2 Consiglio di Stato, Sezione V, sentenza n. 5136 dell’1
settembre 2009.
3 Consiglio di Stato, Sezione V, sentenza n. 5503 del 15
settembre 2009. Pare opportuno evidenziare che la sentenza in parola ancora fa
riferimento alla possibilità di asseverazione del piano economico-finanziario da
parte di una società di servizi costituita dall’istituto di credito e iscritta
nell’elenco degli intermediari finanziari, ai sensi dell’articolo 106 del T.U.
in materia bancaria e creditizia, di cui al d.lgs. n. 385/93, oltre che di una
società di revisione, ai sensi dell’articolo 1 della legge n. 1966 del 23
novembre 1939, prescrizione scomparsa a seguito del terzo decreto correttivo
(d.lgs. n. 152/2008).
4 Consiglio di Stato, Sezione V, sentenza n. 1741 del 23 marzo
2009. In senso contrario, G. GUZZO, Project financing: fu vera gloria?
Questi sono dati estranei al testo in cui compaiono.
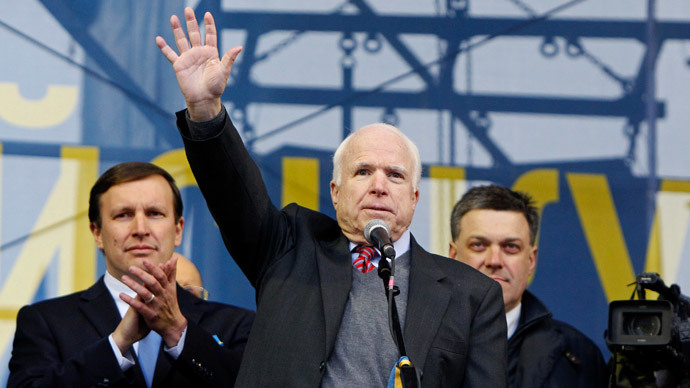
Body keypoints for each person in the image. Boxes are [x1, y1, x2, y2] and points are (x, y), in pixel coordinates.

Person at [156, 7, 507, 387]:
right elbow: (232, 192)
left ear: (414, 197)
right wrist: (206, 111)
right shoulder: (288, 248)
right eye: (363, 171)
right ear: (335, 193)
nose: (379, 185)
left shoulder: (471, 294)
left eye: (395, 175)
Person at [8, 162, 255, 388]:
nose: (140, 229)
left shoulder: (238, 325)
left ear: (178, 230)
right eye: (123, 215)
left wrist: (177, 331)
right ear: (97, 233)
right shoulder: (46, 322)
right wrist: (116, 345)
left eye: (154, 213)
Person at [448, 184, 608, 387]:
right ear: (453, 256)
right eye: (479, 245)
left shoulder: (580, 355)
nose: (494, 260)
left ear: (531, 260)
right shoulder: (414, 341)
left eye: (511, 247)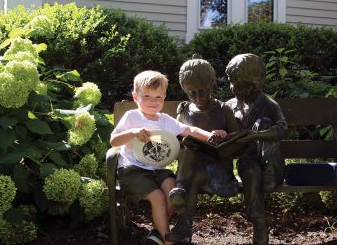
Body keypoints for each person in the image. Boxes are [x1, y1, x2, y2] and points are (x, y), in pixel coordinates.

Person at [110, 70, 226, 245]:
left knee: (173, 190)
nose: (153, 102)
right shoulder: (132, 117)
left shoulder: (164, 120)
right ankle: (167, 240)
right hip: (132, 170)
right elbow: (114, 140)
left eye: (158, 97)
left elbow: (189, 130)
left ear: (164, 97)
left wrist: (210, 135)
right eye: (147, 96)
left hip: (157, 170)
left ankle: (158, 233)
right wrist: (133, 132)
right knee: (157, 197)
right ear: (135, 97)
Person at [165, 56, 240, 243]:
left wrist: (224, 135)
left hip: (218, 169)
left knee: (193, 180)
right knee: (188, 151)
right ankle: (181, 195)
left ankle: (184, 224)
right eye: (192, 92)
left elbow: (239, 141)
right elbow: (178, 142)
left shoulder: (223, 109)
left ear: (212, 84)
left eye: (203, 91)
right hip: (193, 166)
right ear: (184, 88)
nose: (198, 96)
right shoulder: (184, 111)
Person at [225, 53, 288, 245]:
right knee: (251, 172)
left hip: (272, 163)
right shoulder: (230, 106)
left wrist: (256, 135)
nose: (231, 87)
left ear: (250, 84)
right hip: (248, 159)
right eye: (230, 82)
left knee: (264, 123)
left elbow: (282, 128)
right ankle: (259, 223)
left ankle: (269, 171)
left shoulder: (267, 103)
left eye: (234, 82)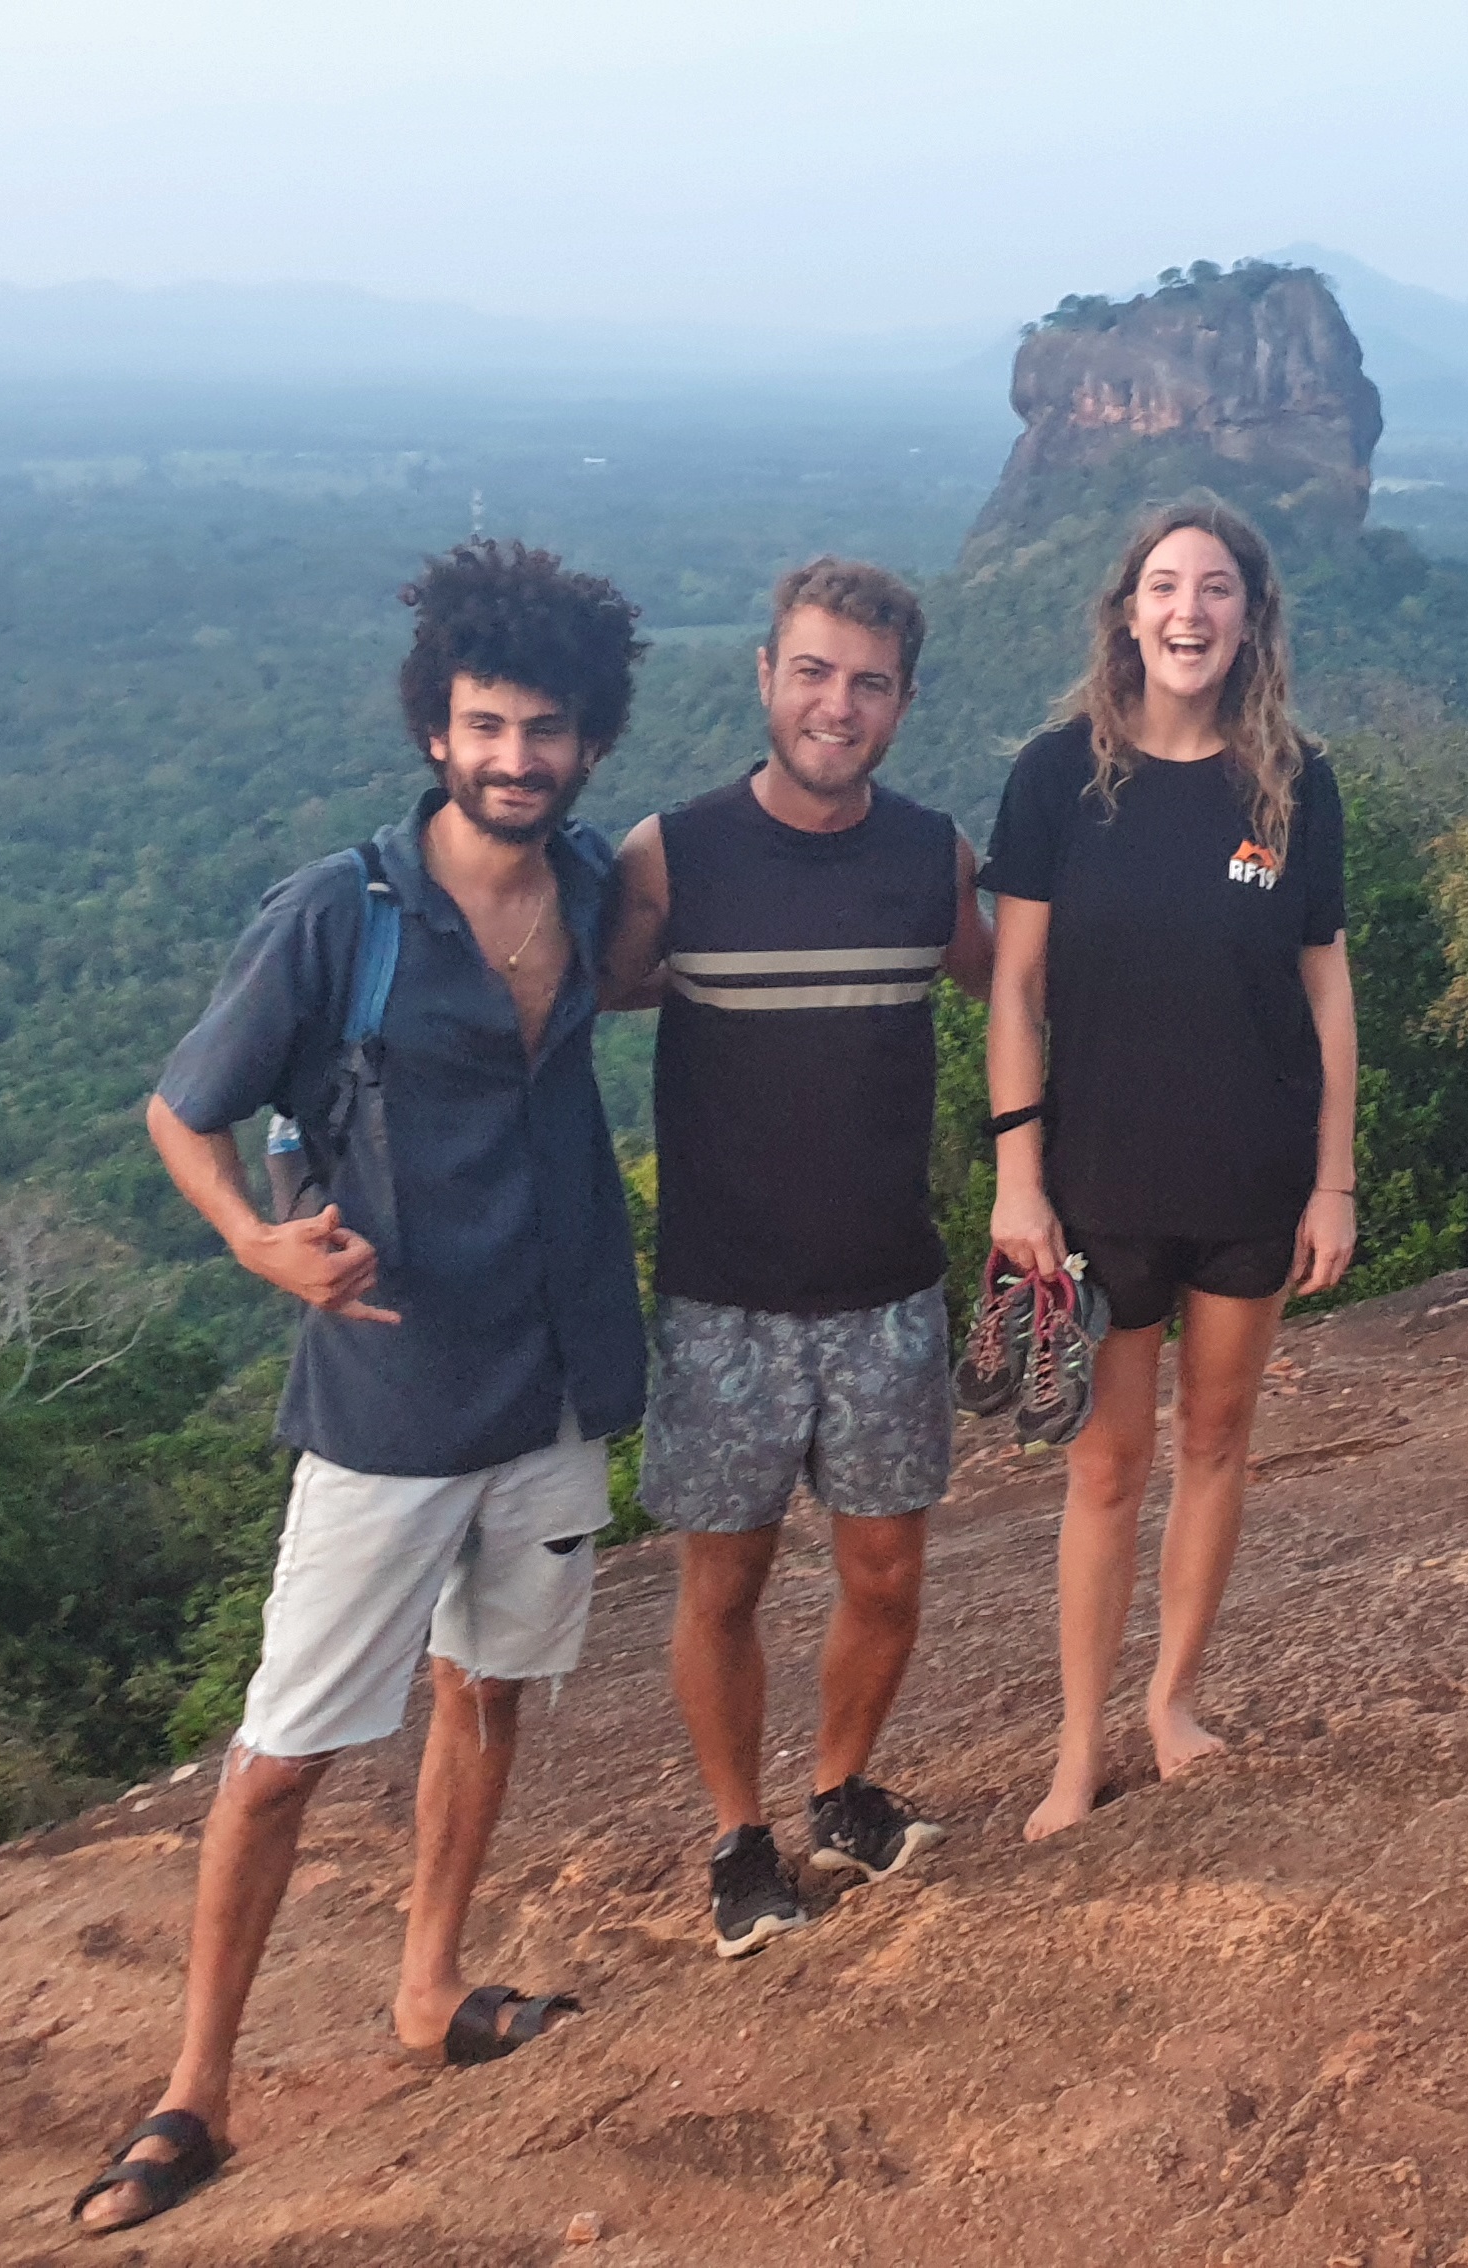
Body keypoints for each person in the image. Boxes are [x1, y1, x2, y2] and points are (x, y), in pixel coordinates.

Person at [71, 541, 649, 2234]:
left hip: (553, 1377)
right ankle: (195, 2084)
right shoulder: (345, 913)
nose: (516, 757)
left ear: (589, 741)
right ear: (434, 727)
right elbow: (184, 1111)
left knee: (492, 1692)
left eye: (546, 729)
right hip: (390, 1396)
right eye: (486, 724)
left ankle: (428, 1985)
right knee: (281, 1751)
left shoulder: (598, 885)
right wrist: (256, 1247)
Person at [601, 557, 993, 1957]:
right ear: (765, 675)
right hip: (722, 1300)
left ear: (902, 702)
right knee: (724, 1586)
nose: (838, 705)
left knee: (886, 1577)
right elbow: (556, 996)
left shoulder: (929, 856)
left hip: (887, 1290)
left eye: (869, 682)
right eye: (814, 672)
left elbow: (1021, 987)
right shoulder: (671, 857)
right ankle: (736, 1839)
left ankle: (840, 1793)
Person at [979, 496, 1358, 1842]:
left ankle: (1174, 1701)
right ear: (1127, 612)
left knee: (1220, 1441)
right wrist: (1017, 1180)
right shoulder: (1055, 778)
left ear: (1250, 616)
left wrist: (1334, 1181)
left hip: (1252, 1176)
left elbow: (1327, 996)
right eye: (1163, 586)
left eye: (1215, 589)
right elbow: (1014, 992)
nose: (1187, 612)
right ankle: (1077, 1746)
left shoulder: (1294, 783)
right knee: (1104, 1465)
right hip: (1099, 1182)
Alcune
riflessioni sul project financing alla luce delle recenti pronunce del Consiglio
di Stato, V Sezione, n. 6287, del 10 novembre 2005, del CGA della regione
Sicilia, n. 974, del 22 dicembre 2005 e della legge n. 266, del 23 dicembre 2005
(finanziaria 2006), in Rivista Trimestrale degli Appalti, n. 1/2006.
5 Consiglio di Stato, Sezione V, sentenza n. 3319 del 28 maggio
2009. Sul punto vedi anche G. GUZZO, Project financing: fu vera gloria?op. cit..
6 Consiglio di Stato, Sezione V, sentenza n. 3319/2009, cit.